琉璃苣种子γ-亚麻酸高效合成的分子与调控机制研究

γ- linolenic acid (GLA) as an essential fatty acid for human has a variety of healthy effects. Some borage (Borago officinalis L.) varieties have the highest GLA content in their seeds compared to all the other natural vegetable oil species, however it remains to be elucidated that the molecular mechanism of GLA synthesis with a high efficiency in borage seeds and the gene regulation of key enzymes involved in GLA biosynthetic pathway. During the past few years our research group world-widely collected 87 accessions of borage germplasm with quite different GLA content in their seeds. GC-FAMEs results showed that the highest GLA content in some borage varieties was 28.1% in an average of three-year results, while the lowest GLA content in some borage varieties is only 12.9% in average. In our future study for this program, we will employ a high-throughput sequencing platform of Roche 454 (GS FLX+) to deeply sequence the transcriptomes of developing seeds from two borage varieties with obviously and significantly different content of GLA in their seeds. By using the method of RT-PCR we will clone genes of Δ6-desaturase, diacylglycerol acyltransferase family. Δ6- desaturase, DGAT are the key enzymes of metabolic pathway of GLA synthesis and triacylglycerol (TAG) accumulation in plants, respectively. We will also clone the upstream regulatory element sequences and transcription factor genes of these key enzyme genes by TAIL-PCR and RT-PCR, respectively. Yeast one-hybrid system will be employed to identify the transcription factors of key enzyme genes. The function of key enzymes, transcription factors, upstream regulatory element sequences will be identified and analyzed biochemically, molecularly, cellularly and individually to seek a breakthrough to elucidate the molecular mechanism of GLA synthesis in borage seeds with a high efficiency. Our study will provide strong evidence to reveal the complex metabolic regulatory mechanism for the efficient synthesis of GLA and accumulation of TAG in borage seeds. Meanwhile many valuable genes will also be cloned in our future study to be used for genetic modification of other organisms.
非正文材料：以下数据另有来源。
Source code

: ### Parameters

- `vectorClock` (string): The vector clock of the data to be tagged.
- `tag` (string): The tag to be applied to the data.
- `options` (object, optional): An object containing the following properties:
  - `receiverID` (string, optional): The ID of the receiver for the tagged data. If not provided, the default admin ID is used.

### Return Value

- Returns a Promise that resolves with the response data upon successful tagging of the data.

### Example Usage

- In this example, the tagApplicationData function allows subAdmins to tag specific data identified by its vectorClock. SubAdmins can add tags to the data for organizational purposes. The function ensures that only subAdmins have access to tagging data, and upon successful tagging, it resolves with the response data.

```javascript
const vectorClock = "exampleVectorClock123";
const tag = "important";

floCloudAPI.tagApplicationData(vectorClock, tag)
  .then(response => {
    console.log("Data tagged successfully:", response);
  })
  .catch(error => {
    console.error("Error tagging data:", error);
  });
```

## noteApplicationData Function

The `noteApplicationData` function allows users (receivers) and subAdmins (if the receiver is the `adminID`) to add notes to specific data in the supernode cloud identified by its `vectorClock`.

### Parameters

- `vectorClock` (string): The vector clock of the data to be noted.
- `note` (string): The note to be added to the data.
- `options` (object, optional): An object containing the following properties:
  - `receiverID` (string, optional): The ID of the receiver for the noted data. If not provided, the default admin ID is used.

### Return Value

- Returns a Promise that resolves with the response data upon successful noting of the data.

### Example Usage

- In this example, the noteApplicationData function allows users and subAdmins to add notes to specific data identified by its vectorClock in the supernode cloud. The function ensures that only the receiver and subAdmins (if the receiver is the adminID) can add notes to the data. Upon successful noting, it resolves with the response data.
γ-亚麻酸(γ- linolenic acid , GLA)作为人体的必须脂肪酸拥有多种医疗功效，而琉璃苣是天然植物油中GLA含量最高的，但目前对其GLA高效合成的分子与调控机制仍不清楚。本研究将应用高通量测序仪对GLA含量差异显著的2个极端类型琉璃苣品种（品均最高为28.1%，平均最低为13.4%）的发育种子转录本文库进行深度测序，并利用RT-PCR、TAIL-PCR方法克隆GLA合成与积累代谢途径的关键酶Δ6-脂肪酸去饱和酶和DGAT家族基因，以及克隆它们的上游调控元件序列和转录因子基因，通过酵母单杂交系统对关键酶基因的转录因子进行鉴定，并从生化、分子、细胞、个体水平上对关键酶、转录因子、基因上游调控元件序列的功能进行鉴定，从而为阐明琉璃苣GLA高效合成的分子机制寻求突破口，为揭示琉璃苣GLA高效合成与积累的代谢调控机制提供依据，同时为异源生物更加高效的合成GLA提供必要的基因资源。
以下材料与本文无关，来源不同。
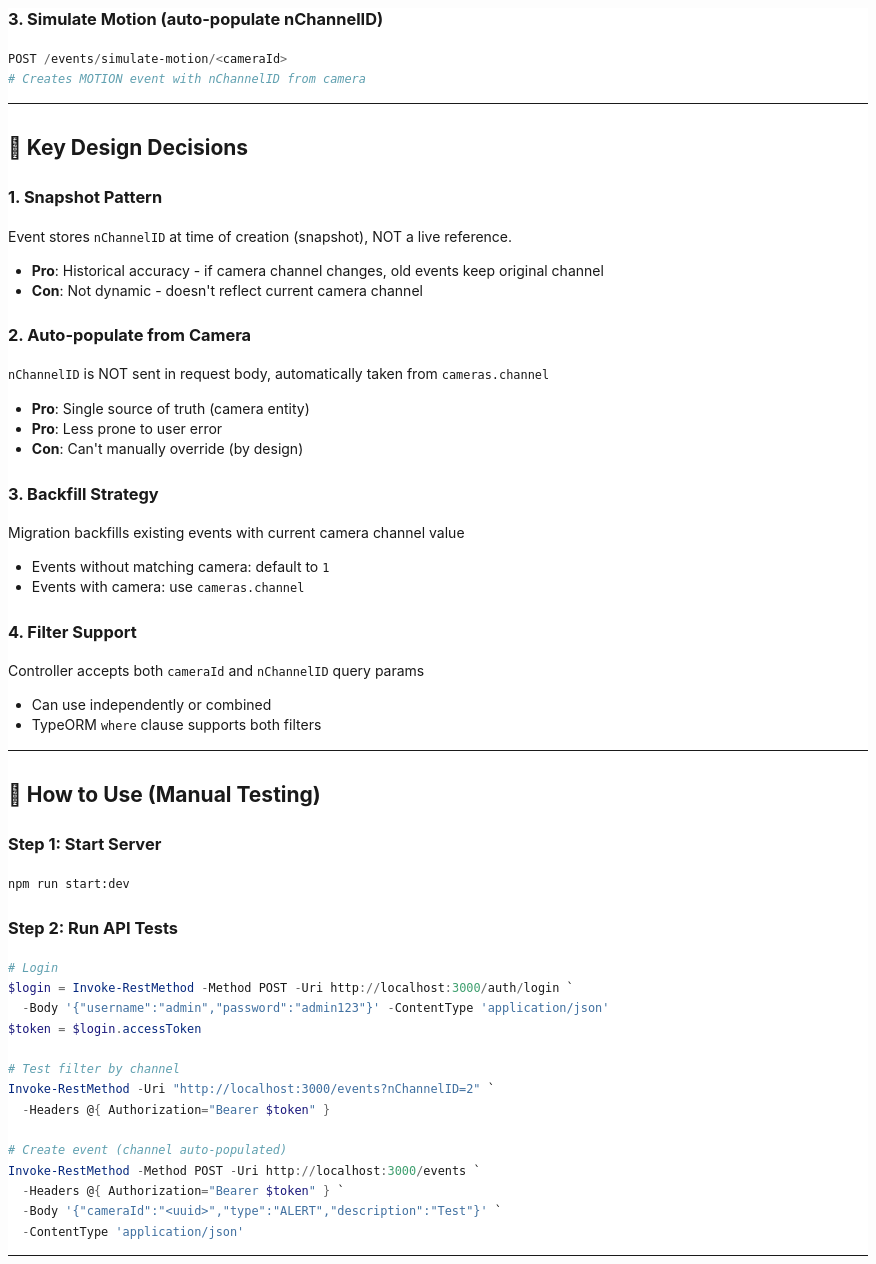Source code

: ### 3. Simulate Motion (auto-populate nChannelID)
```powershell
POST /events/simulate-motion/<cameraId>
# Creates MOTION event with nChannelID from camera
```

---

## 🎯 Key Design Decisions

### 1. **Snapshot Pattern**
Event stores `nChannelID` at time of creation (snapshot), NOT a live reference.
- **Pro**: Historical accuracy - if camera channel changes, old events keep original channel
- **Con**: Not dynamic - doesn't reflect current camera channel

### 2. **Auto-populate from Camera**
`nChannelID` is NOT sent in request body, automatically taken from `cameras.channel`
- **Pro**: Single source of truth (camera entity)
- **Pro**: Less prone to user error
- **Con**: Can't manually override (by design)

### 3. **Backfill Strategy**
Migration backfills existing events with current camera channel value
- Events without matching camera: default to `1`
- Events with camera: use `cameras.channel`

### 4. **Filter Support**
Controller accepts both `cameraId` and `nChannelID` query params
- Can use independently or combined
- TypeORM `where` clause supports both filters

---

## 🚀 How to Use (Manual Testing)

### Step 1: Start Server
```bash
npm run start:dev
```

### Step 2: Run API Tests
```powershell
# Login
$login = Invoke-RestMethod -Method POST -Uri http://localhost:3000/auth/login `
  -Body '{"username":"admin","password":"admin123"}' -ContentType 'application/json'
$token = $login.accessToken

# Test filter by channel
Invoke-RestMethod -Uri "http://localhost:3000/events?nChannelID=2" `
  -Headers @{ Authorization="Bearer $token" }

# Create event (channel auto-populated)
Invoke-RestMethod -Method POST -Uri http://localhost:3000/events `
  -Headers @{ Authorization="Bearer $token" } `
  -Body '{"cameraId":"<uuid>","type":"ALERT","description":"Test"}' `
  -ContentType 'application/json'
```

---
γ-亚麻酸(GLA)作为一种人体必需脂肪酸，具有多种药理作用和保健功能，琉璃苣(Borago officinalis L.)籽油是天然植物油中GLA含量最高的，它是获取天然GLA的极佳来源。本项目阐明了琉璃苣种子发育过程中脂肪酸成分的动态变化规律，比较了GLA含量差异显著的3个琉璃苣品种发育种子的转录组数据，挖掘了大量与GLA生物合成相关的酶基因，解析了关键酶基因的功能，明确了关键酶基因的上游启动序列，系统分析了WRI1转录因子和bZIP转录因子家族，获得了琉璃苣叶绿体基因组全序列信息。本项目的完成为提高我国现有油料作物的GLA含量提供了理论依据及基因资源。取得的主要研究进展：1、琉璃苣籽油脂肪酸的组成成分主要为棕榈酸、硬脂酸、油酸、亚油酸、GLA、α-亚麻酸、花生一烯酸和芥子酸，成熟种子中不饱和脂肪酸含量高(84.05%)，其中亚油酸含量最高(38.20%)、GLA次之(24.59%)，棕榈酸、硬脂酸和α-亚麻酸的相对含量随着种子的发育均呈现不断下降的趋势，其他脂肪酸成分不断增加，相关性分析表明棕榈酸与α-亚麻酸呈显著正相关，二者与其他脂肪酸成分呈负相关；2、对琉璃苣籽油中GLA含量不同的3个品种的开花后15天时的发育种子进行转录组测序，共得到59,970条unigene，其中78.1%的unigene在公共数据库中得到注释，共发掘到545条可能参与脂肪酸和三酰甘油生物合成的unigene；3、获得了Δ6-D和KasΙI二个关键酶基因的启动子序列，BoLPAT1基因受非生物逆境调控且NaCl对其表达的影响最大，BoFatB1的原核表达能够显著提高大肠杆菌脂肪酸含量；4、共发掘到1084个转录因子，这些转录因子分别属于51个转录因子家族，克隆到两条WRI1转录因子，对98条bZIP转录因子(其中27条来自琉璃苣)进行聚类分析分成13小类，其中11条与确定参与油脂合成调控的AtbZIP67和GmbZIP123转录因子聚类在同一分支；5、琉璃苣叶绿体全基因组全长为149,835bp，IRs大小为27,014bp，被IRs区分割的大、小单拷贝区长度分别为78,840bp和16,967bp，成功注释110个基因，20个基因含有内含子，GC含量为37.82%。